> **Listed entries**:
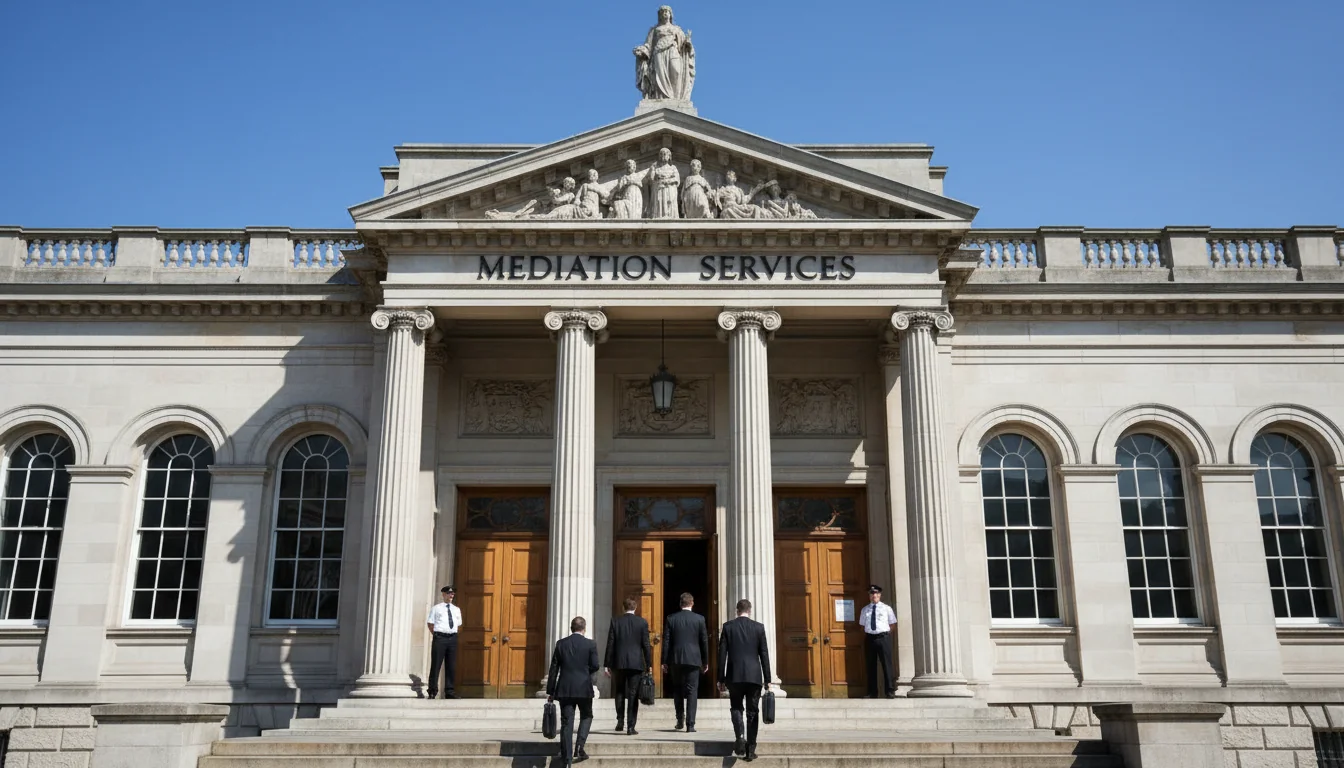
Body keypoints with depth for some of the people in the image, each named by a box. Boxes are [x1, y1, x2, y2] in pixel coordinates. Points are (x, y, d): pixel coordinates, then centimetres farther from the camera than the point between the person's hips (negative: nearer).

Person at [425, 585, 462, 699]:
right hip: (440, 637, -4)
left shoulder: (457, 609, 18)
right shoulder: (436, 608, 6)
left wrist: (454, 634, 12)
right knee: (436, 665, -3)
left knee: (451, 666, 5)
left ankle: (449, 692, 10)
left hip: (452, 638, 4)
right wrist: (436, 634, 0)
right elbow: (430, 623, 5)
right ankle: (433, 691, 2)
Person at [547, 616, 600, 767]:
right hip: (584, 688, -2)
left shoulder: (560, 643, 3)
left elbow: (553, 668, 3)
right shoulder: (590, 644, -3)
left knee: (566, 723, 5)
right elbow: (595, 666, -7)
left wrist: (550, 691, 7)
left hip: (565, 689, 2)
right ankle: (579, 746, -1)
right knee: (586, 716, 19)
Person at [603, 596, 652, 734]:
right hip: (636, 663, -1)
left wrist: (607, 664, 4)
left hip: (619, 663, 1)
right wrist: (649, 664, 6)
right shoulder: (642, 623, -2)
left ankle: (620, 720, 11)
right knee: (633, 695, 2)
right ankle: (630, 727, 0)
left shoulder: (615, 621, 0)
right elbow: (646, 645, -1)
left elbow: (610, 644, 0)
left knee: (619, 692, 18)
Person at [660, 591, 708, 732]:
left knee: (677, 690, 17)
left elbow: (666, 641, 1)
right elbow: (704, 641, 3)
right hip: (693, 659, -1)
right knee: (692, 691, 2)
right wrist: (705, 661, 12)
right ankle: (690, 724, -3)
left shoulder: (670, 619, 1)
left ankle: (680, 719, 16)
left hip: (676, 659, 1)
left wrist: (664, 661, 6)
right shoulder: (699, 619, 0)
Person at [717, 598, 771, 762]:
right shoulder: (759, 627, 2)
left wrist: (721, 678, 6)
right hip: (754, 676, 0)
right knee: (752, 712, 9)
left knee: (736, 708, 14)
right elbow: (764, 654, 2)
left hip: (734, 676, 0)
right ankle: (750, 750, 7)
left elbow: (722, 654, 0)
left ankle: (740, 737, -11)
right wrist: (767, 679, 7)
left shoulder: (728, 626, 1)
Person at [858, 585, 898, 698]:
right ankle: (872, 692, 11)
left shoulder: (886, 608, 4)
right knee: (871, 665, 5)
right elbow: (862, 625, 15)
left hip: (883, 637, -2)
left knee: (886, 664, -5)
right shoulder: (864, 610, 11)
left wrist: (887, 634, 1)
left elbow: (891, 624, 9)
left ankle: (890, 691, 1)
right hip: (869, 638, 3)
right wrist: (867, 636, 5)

==

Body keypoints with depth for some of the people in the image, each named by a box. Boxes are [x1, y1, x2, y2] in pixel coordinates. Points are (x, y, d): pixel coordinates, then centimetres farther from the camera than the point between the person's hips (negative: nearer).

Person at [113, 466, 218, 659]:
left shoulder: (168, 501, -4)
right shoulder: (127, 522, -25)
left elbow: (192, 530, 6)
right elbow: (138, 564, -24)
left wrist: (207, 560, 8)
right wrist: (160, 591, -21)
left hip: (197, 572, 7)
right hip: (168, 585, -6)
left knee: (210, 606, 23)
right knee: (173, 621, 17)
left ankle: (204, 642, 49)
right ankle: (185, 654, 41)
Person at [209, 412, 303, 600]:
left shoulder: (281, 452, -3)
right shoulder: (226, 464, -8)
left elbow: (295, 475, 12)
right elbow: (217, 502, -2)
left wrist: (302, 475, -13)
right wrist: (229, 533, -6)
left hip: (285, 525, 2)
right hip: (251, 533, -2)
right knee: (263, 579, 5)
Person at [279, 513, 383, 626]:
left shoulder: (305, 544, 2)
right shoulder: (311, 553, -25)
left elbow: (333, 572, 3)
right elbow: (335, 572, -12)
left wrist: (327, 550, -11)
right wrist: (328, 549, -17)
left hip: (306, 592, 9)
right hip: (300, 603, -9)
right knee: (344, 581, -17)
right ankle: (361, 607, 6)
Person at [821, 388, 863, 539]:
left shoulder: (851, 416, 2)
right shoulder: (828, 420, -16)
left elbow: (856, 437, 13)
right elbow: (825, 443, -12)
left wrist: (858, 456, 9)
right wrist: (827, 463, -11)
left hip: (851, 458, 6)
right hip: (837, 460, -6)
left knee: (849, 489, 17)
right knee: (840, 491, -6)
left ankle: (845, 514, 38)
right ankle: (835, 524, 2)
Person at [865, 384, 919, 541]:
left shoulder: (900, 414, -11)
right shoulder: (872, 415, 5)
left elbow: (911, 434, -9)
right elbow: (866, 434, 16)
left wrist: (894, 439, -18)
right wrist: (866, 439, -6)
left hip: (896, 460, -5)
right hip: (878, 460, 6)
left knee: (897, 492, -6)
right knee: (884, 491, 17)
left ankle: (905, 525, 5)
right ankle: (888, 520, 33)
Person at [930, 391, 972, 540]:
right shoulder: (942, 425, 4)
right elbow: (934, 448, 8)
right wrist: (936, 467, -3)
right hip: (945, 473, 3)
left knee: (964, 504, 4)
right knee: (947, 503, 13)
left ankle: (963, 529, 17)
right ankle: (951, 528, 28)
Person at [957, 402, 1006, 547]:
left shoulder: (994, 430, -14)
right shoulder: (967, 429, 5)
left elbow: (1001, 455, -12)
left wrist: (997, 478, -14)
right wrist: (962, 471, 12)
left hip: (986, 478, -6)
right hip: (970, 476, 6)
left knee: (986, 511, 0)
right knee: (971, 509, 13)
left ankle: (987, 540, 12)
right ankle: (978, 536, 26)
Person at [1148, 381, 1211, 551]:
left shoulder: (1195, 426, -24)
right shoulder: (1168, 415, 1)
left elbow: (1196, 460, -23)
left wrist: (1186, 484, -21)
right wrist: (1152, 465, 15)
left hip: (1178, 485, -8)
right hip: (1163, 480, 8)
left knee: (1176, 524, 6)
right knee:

> **Assignment**: Lay out the records from the line with "left wrist: (607, 664, 4)" to the line with "right elbow: (646, 645, -1)" as a two-column CSV with one row per record, using the column names keypoint and coordinates. Put each value in its own quoted field, with any line breaks turned into spaces.

> **Output of the exercise**:
keypoint,coordinates
"left wrist:","(607, 664, 4)"
"left hip:","(619, 663, 1)"
"right wrist:","(649, 664, 6)"
"right shoulder:","(642, 623, -2)"
"left ankle:","(620, 720, 11)"
"right knee:","(633, 695, 2)"
"right ankle:","(630, 727, 0)"
"left shoulder:","(615, 621, 0)"
"right elbow:","(646, 645, -1)"